The following style is extraced from what has informally followed during development of this repository and is therefor needed to remain consistent.

General code style

  • Indents are 4 spaces
  • Top-level yaml elements have two newlines between them (just like Python PEP8)
  • Each file has a newline at the end of its last line
  • If you find yourself repeating the same states over and over (like creating an entry in /etc/appconfig/ for each deployed application, write a custom Salt state (see srv/_states/ for examples)
  • aside from MarkDown documentation, lines are up to 120 characters long unless linebreaks are impossible for technical reasons (long URLs, configuration files that don't support line breaks).
  • When breaking lines, search for "natural" points for well-readable line breaks. In natural language these usually are after punctuation. In code, they are usually found after parentheses in function calls or other code constructs, while indenting the next line, or at the end of statements.

yaml code style

  • String values are in single quotes 'xyz'
  • .sls yaml files should end with a vim modeline # vim: syntax=yaml.

Documentation style

Use MarkDown formatted files.

  • formatted to 80 columns.
  • List markers are indented 2 spaces leading to a text indent of 4 (bullets) or 5 (numbers) on the first level.
  • Text starts right below a headline unless it's a first level headline or the paragraph starts off with a list.

State structure

  • Jinja template files get the file extension .jinja.[original extension]
  • Configuration files should be stored near the states configuring the service
  • Only use explicit state ordering when in line with [ORDER.md}(ORDER.md).
  • Put states configuring services in the top-level srv/salt/ folder then create a single state namespace with configuration for specific organizations (like the mn state).

Pillar structure

  • Each state should get its configuration from a pillar.
  • Reuse configuration values through Jinja's {% from 'file' import variable %} since Salt does not support referencing pillars from pillars yet.
  • Use {{salt['file.join'}(...)}}, {{salt['file.basename'}(...)}}, {{salt['file.dirname'}(...)}} to construct paths from imported variables.
  • Pillars may import variables from things in srv/pillars/shared/, srv/pillar/allenvs/ or from their local environment. No cross-environment imports.
  • Each deployment environment ("vagrant", "hetzner", "digialocean", "ec2" are all examples) get their own namespace in srv/pillars/.
  • Each environment has a special state called */wellknown.sls that is assigned to all nodes in that environment for shared configuration values that can reasonably be expected to stay the same across all nodes, are not security critical and are needed or expected to be needed to run more than one service or application.
  • Pillars that are not security critical and are needed for multiple services or applications and can reasonably be expected to stay the same across all environments go into allenvs.wellknown.
  • srv/pillar/shared/ is the namespace for configuration that is shared across environments (or can reasonably expected to be the same, so that it makes sense to only override specific values in the pillars for a specific environment), but is not assigned to all nodes because its contents may be security critical or simply only needed on a single role.

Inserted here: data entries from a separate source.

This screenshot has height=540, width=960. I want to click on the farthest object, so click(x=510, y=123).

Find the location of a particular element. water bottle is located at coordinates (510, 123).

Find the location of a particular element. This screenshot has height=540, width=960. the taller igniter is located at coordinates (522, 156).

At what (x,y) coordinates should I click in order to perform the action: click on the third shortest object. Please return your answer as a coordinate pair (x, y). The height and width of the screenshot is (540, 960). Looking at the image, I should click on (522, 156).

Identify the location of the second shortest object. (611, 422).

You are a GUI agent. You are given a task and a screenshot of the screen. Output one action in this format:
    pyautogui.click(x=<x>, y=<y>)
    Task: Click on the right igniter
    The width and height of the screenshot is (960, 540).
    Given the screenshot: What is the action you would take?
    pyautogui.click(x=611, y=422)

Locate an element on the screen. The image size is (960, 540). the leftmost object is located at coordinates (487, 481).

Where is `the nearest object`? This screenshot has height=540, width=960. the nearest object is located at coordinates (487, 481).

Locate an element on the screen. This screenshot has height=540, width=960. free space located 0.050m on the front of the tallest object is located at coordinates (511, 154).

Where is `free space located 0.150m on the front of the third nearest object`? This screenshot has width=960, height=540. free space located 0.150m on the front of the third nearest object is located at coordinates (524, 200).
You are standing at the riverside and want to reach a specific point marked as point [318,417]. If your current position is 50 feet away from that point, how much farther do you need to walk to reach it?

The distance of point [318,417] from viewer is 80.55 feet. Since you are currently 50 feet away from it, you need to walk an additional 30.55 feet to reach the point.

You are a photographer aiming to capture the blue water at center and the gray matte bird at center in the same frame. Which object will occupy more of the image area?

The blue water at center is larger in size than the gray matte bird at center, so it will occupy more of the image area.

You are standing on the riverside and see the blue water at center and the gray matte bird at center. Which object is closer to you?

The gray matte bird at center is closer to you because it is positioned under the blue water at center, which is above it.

SSL configuration in Pillars

SSL configuration should use the well-known keys sslcert, sslkey and if supported, clients should have access to a pinned-ca-cert pillar so the CA can be verified. sslcert and sslkey should support the magic value default which should make the states render configuration files referring to the pillars ssl:default-cert(-combined) and ssl:default-cert-key.